The NFL also now uses a similar payment plan for its season tickets. You start paying right after the end of the last season and get paid up before the new season begins.

We use a layaway option in our own business. The Ultimate Celebrity Branding Experience™ payments are spread out over 12 months; franchise legal work and business consulting are all extended over at least 12 months, instead of charging the full fee or requiring the total to be put on a credit card and the client getting killed by interest. We are convinced it has made a tremendous difference in everything we do and why our business is growing rapidly even in this economy.

We aren’t alone, and several of our clients, including orthodontist Donna Galante and Paul Cater (www.CGBraces.com), have added monthly payment programs to their standard pricing. Clearly, others should consider doing the same no matter what their business.

If you adopt a variation of the layaway plan in your practice, we encourage you not to add interest. All of us are very serious about our dislike of interest payments right now, and we all would love to avoid paying it when we can. You will make more sales by not charging interest, and that alone will increase your bottom line.

About The Author:

JW Dicks, Esq. is an attorney, best selling author, entrepreneur and business strategist. He has spent his entire 35-year career building successful businesses for himself and his clients bringing his golden touch to the marketing and sales of over $500 million of products and services. His professional versatility affords him a unique insight into the opportunities available for today’s business owners along with the knowledge of how to structure and position a business to take advantage of them.

He is the senior partner of Dicks & Nanton P.A.: The Business Growth Lawyers™, representing clients in the growth of their business using franchises, area exclusive licensing, coaching, idea licensing, info-marketing, joint ventures, syndications and explosion marketing to accomplish their goals. Jack has worked with a diverse set of clients ranging from an Inc. 500 fastest growing company with sales over $250 Million, public companies, down to a small start up that made fishing lures. He loves the challenge and excitement of them all.

In addition to coaching and consulting with clients nationwide, Jack is also a successful entrepreneur. He has built his own businesses, with annual sales over $35 Million, developed real estate in excess of $200 Million and both created, and sold intellectual property rights for as much as $1.8 Million.

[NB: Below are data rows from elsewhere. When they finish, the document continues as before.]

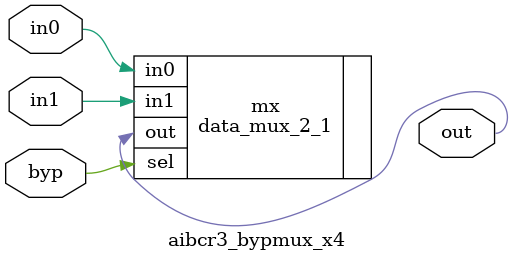
<source format=v>

module aibcr3_bypmux (
        input wire byp,
        input wire in0,
        input wire in1,
        output wire out
    );

`ifdef BEHAVIORAL
    assign out = (byp) ? in1 : in0;
`else
    data_mux_2_1 mx(.sel(byp), .in0(in0), .in1(in1), .out(out));
`endif

endmodule

module aibcr3_bypmux_x4 (
        input wire byp,
        input wire in0,
        input wire in1,
        output wire out
    );

`ifdef BEHAVIORAL
    assign out = (byp) ? in1 : in0;
`else
    data_mux_2_1 mx(.sel(byp), .in0(in0), .in1(in1), .out(out));
`endif

endmodule



</source>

Jack has led national conferences and conventions and has spoken to over 150,000 business leaders on venture capital formation, syndication, investing, and business growth strategies. He is the best-selling author of numerous legal and financial books including the 50 Volume set, How to Start a Corporation and Operate in Any State, Moonlight Investing, The Florida Investor, Mutual Fund Investing Strategies, The Small Business Legal Kit, The 100 best Investments For Your Retirement, Financial CPR, Operation Financial Freedom, and How to Buy and Sell Real Estate .

In addition to his Juris Doctorate degree, Jack holds securities licenses, 22, 7, 65, and 24. He is also a registered securities principal, registered investment advisor, and real estate broker. Although technically proficient in several professions, his clients consider his greatest attributes to be his innate creativity, visionary focus and ability to design and implement multi-layered profit centers for companies and individuals seeking long-term financial growth and protection.

Jack is a graduate of the University of Florida and George Mason College of Law. He is a member of the American Bar Association, NASD, National Association of Realtors, the Florida Bar and the Virginia Bar.

Jack’s business address is Orlando and his play address is at his beach house where he spends as much time as he can with his wife, Linda, of 32 years, two daughters, two son-in-laws, and two Yorkies. His major hobby is fishing although the fish are rumored to be safe.